Tennessee’s higher education commission is expected to draft a report by September describing the amount of funding needed to bring the facilities of Tennessee State University, an HBCU, up to par with other public colleges in the state.
A legislative analysis in April found the state may have failed to match federal grants to the university for decades, leading to missing funding that totals between $150 million and $544 million.
A bipartisan legislative committee last week charged the Tennessee Higher Education Commission to work with Tennessee State University’s administration and the state government’s finance department to make its recommendations.
Tennessee State is one of the state’s two land-grant institutions, along with the University of Tennessee. The designation requires Tennessee to match certain federal funds given to the schools.

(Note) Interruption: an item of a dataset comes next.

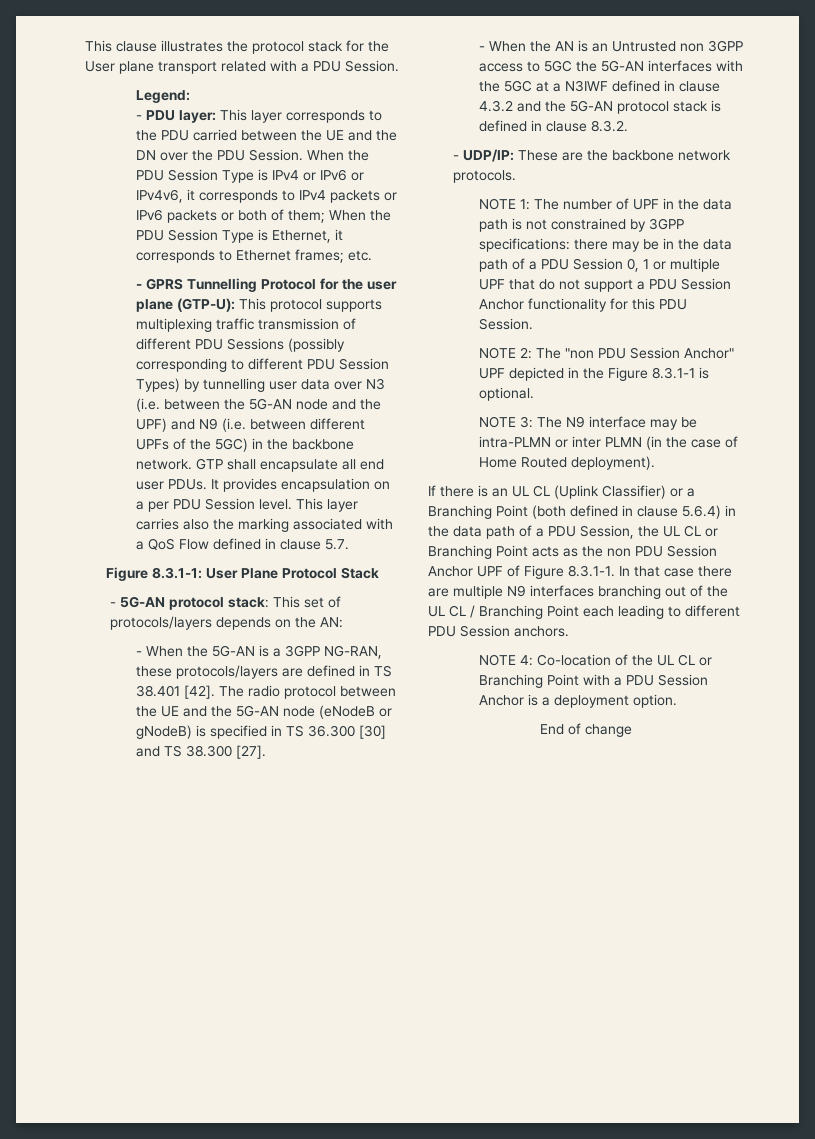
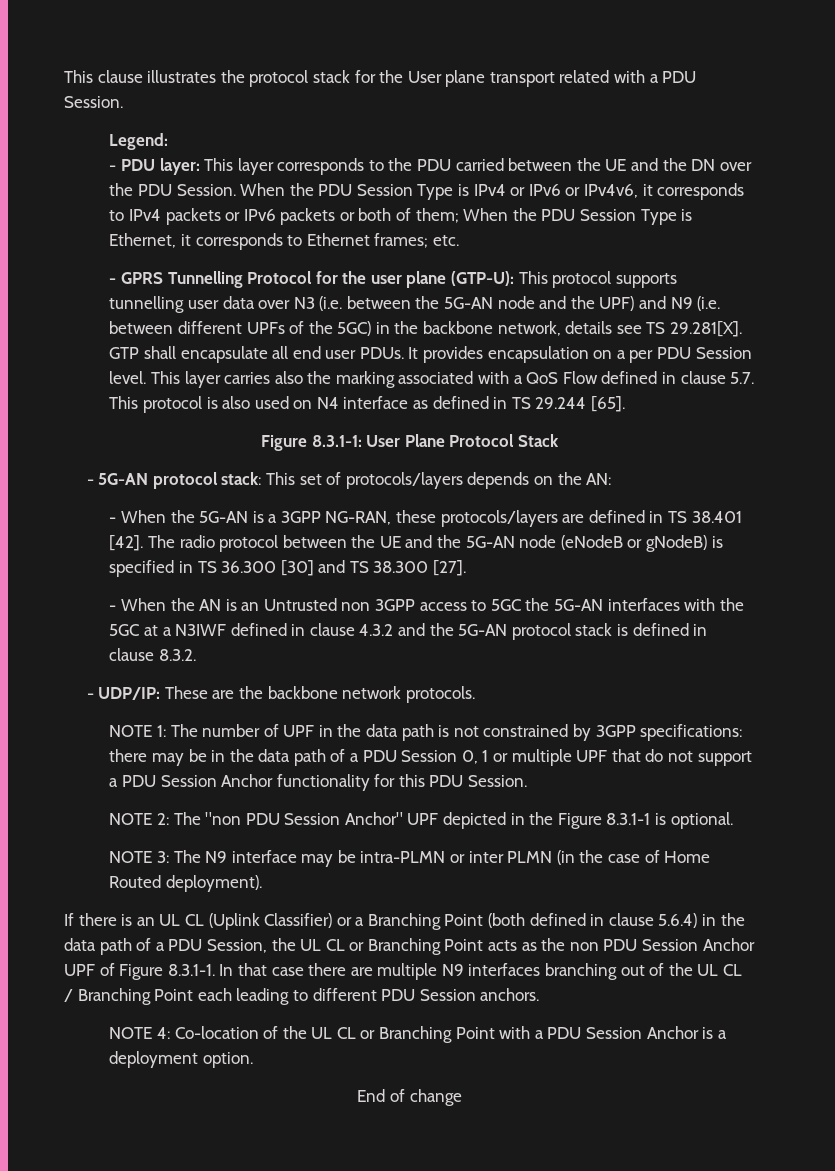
[135,318,356,332] [135,338,345,352] [135,358,389,372] [135,378,200,392] multiplexing traffic transmission of different PDU Sessions (possibly corresponding to different PDU Session Types) by -> (677, 280) none
[135,459,192,470] network. -> [497,321,743,337] network, details see TS 29.281[X].
(349, 544) none -> [109,396,626,413] This protocol is also used on N4 interface as defined in TS 29.244 [65].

A recent audit revealed that the state hadn’t been making such payments to Tennessee State for decades. However, the state maintained payments to the University of Tennessee, a predominantly White institution.
Underfunding has prevented the HBCU from launching new programs and led to some students leaving, the college’s president, Glenda Glover, said in a statement in April.

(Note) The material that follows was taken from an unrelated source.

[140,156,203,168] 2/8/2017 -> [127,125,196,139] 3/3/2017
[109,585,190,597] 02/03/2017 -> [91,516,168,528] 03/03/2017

During a legislative committee meeting last week, one state lawmaker resisted the idea that the university should receive the largest amount laid out in the audit. And some legislators said the recommendations should focus on how to improve the university and right funding levels going forward.
State Sen. Richard Briggs, a Republican, also suggested that the funding could be doled out over time rather than given in one lump sum. “Whatever is decided on has to be within the means and the ability to fit into what the state budget is,” Briggs said during the meeting.

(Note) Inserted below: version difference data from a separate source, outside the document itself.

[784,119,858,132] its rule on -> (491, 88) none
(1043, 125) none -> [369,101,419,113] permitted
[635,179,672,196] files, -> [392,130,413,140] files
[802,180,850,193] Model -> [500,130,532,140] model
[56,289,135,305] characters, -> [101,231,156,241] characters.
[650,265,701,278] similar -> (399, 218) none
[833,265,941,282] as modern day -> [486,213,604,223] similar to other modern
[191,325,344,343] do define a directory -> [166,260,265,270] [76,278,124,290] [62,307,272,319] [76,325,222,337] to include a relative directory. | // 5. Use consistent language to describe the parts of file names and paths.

Tennessee State is far from the only HBCU in the country that hasn’t gotten its due funding. A 2013 report from the Association of Public and Land-grant Universities found almost two-thirds of 18 HBCUs with land-grant status didn’t receive full payments from their states between 2010 and 2012.
Some HBCUs have scored recent funding victories, however. Maryland recently agreed to pay its four historically Black colleges $577 million over a decade to settle a 15-year lawsuit, which alleged the state allowed its predominantly White institutions to undercut the schools by duplicating their programs.
Maryland HBCUs will be able to use the funds in several ways, including for scholarships, faculty recruitment and launching new programs.